### Prompt
Please transcribe the data that follows without the pictures, keeping every word the same.
**** Information supplied ****
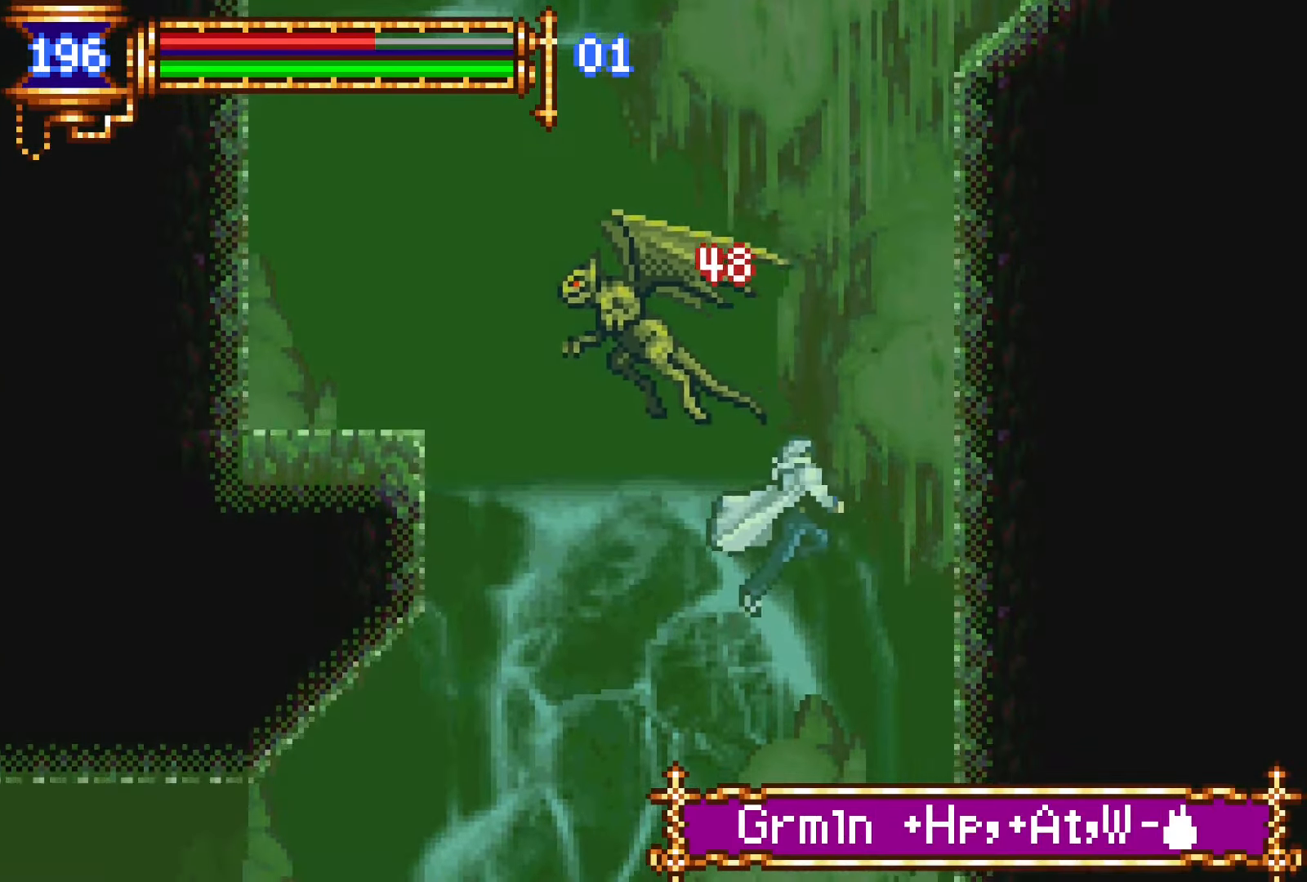
{"buttons": ["CROSS"], "events": [[66, "DPAD_RIGHT", "up"], [150, "DPAD_LEFT", "down"], [450, "CROSS", "down"], [483, "DPAD_LEFT", "up"]]}
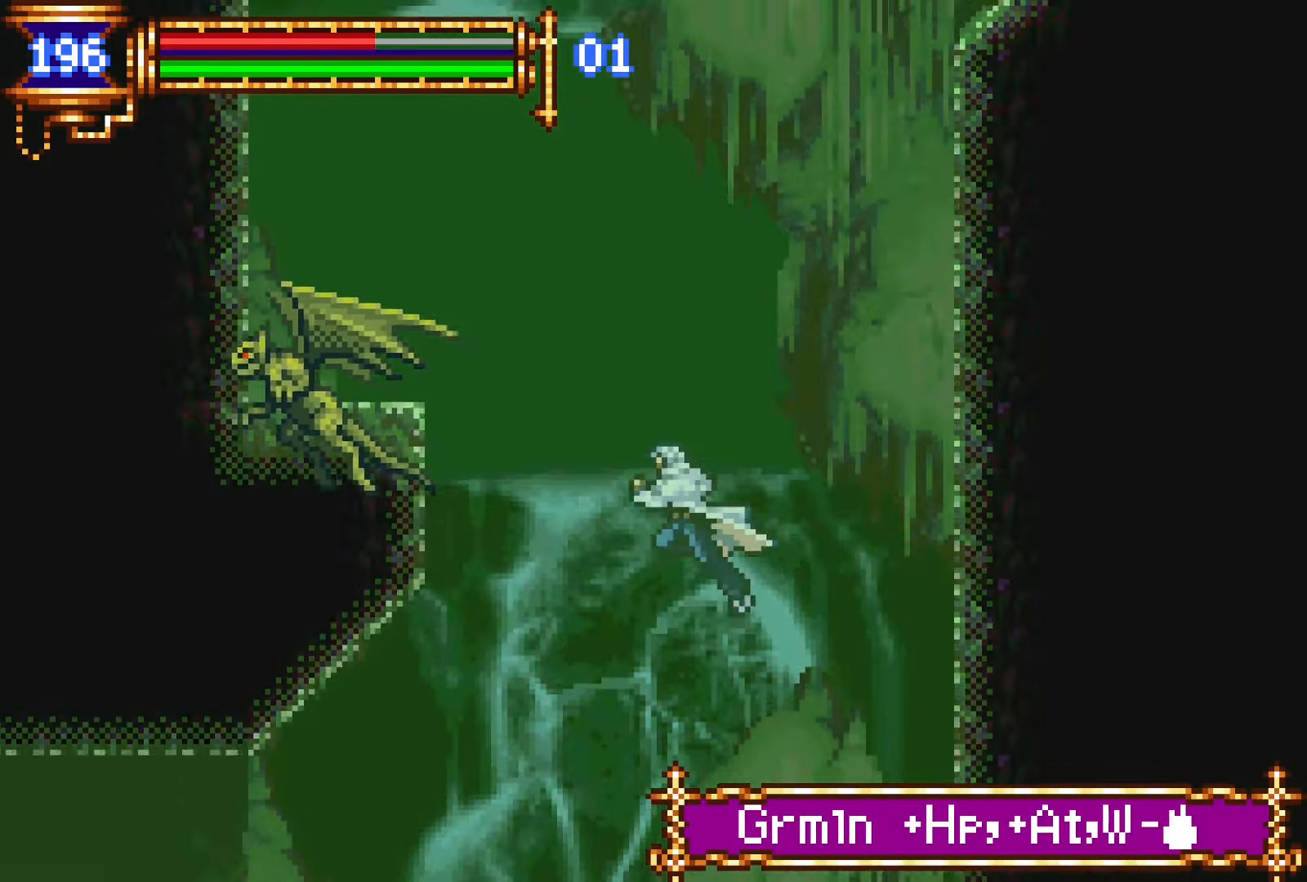
{"buttons": [], "events": [[116, "CROSS", "up"], [150, "CROSS", "down"], [150, "DPAD_RIGHT", "down"], [350, "CROSS", "up"], [366, "CROSS", "down"], [500, "CROSS", "up"], [500, "DPAD_RIGHT", "up"]]}
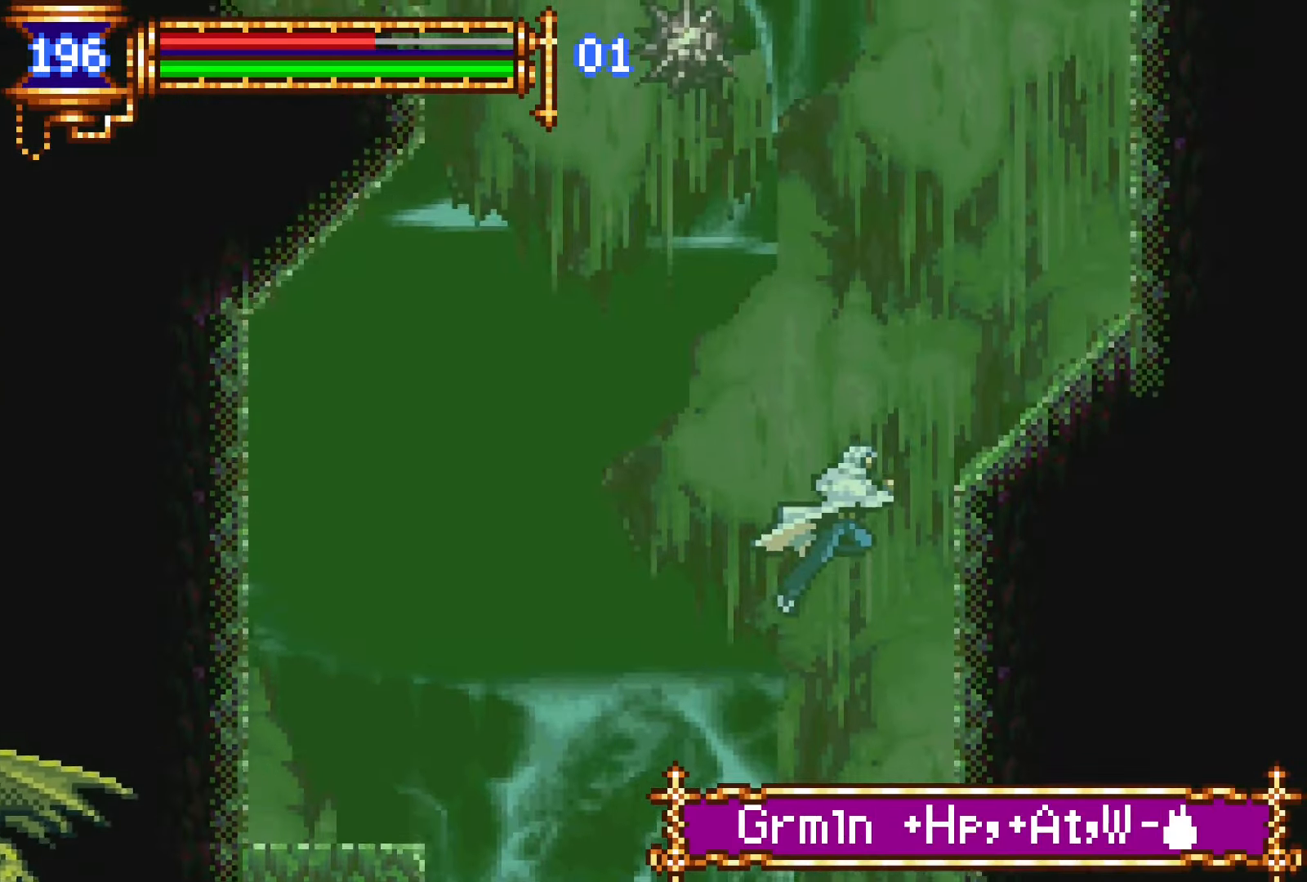
{"buttons": ["SQUARE"], "events": [[116, "CROSS", "down"], [166, "DPAD_RIGHT", "down"], [216, "CROSS", "up"], [266, "DPAD_RIGHT", "up"], [316, "DPAD_LEFT", "down"], [366, "CROSS", "down"], [433, "SQUARE", "down"], [450, "DPAD_LEFT", "up"], [483, "CROSS", "up"]]}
****
### Exercise response
{"buttons": ["CROSS"], "events": [[66, "DPAD_RIGHT", "up"], [150, "DPAD_LEFT", "down"], [450, "CROSS", "down"], [483, "DPAD_LEFT", "up"]]}
{"buttons": [], "events": [[116, "CROSS", "up"], [150, "CROSS", "down"], [150, "DPAD_RIGHT", "down"], [350, "CROSS", "up"], [366, "CROSS", "down"], [500, "CROSS", "up"], [500, "DPAD_RIGHT", "up"]]}
{"buttons": ["SQUARE"], "events": [[116, "CROSS", "down"], [166, "DPAD_RIGHT", "down"], [216, "CROSS", "up"], [266, "DPAD_RIGHT", "up"], [316, "DPAD_LEFT", "down"], [366, "CROSS", "down"], [433, "SQUARE", "down"], [450, "DPAD_LEFT", "up"], [483, "CROSS", "up"]]}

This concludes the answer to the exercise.